Little Miss A and I were invited to a Halloween Party over the weekend (more later this week!), so I have decided to bring some Pumpkin Pie to serve to the mums and dads. Just like they serve back home. Pumpkin Pie is very easy to make and can be made in advance using either freshly cooked or canned pumpkin purée. Same for the pastry crust – fresh or store bought – though I like to use individual ready made pie shells (at larger Marks & Spencer shops).
- 2 to 3 large eggs (use 3 eggs for a soft, custardy filling, 2 for a firmer pie with more pronounced pumpkin flavour).
- 2 cups freshly cooked or canned pumpkin purée.
- 1 1/2 cups light cream OR 3/4 cup milk and 3/4 cup heavy cream.
- 1/2 cup sugar.
- 1/3 cup firmly packed light or dark brown sugar.
- 1 teaspoon ground cinnamon.
- 1 teaspoon ground ginger.
- 1/2 teaspoon freshly grated or ground nutmeg.
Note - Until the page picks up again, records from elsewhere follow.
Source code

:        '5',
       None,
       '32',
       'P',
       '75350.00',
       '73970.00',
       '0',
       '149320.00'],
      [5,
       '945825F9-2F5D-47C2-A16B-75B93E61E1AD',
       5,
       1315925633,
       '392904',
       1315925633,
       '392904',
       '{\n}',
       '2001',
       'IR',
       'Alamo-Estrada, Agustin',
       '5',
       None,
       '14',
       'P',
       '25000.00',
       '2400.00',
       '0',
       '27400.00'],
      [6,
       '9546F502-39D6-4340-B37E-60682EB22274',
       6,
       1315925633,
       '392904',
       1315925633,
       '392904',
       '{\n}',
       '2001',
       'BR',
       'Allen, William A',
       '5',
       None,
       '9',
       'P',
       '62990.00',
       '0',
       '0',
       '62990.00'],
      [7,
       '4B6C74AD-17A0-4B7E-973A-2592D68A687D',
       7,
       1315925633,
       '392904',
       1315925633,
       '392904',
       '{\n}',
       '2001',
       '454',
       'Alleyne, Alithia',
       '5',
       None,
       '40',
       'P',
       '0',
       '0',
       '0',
- 1/4 teaspoon ground cloves or allspice.
- 1/2 teaspoon salt.
Whisk thorough in a large bowl the 2 or 3 eggs. Further whisk thoroughly all the remaining ingredients. Pour the pumpkin mixture into your fresh pie crust (warm the pie crust in the oven until hot and then let stand at room temperature) OR into your ready made pie shell and bake (35 to 40 minutes for a pie; about 15 minutes for individual pies) until the centre of the filing seems to set but still quivery, like gelatin, when the pan is nudged. Let cool completely on a rack. The pie(s) can be served cold, at room temperature or slightly warmed. I like to serve the pies slightly warm with a large dollop of whipped cream on top. Enjoy!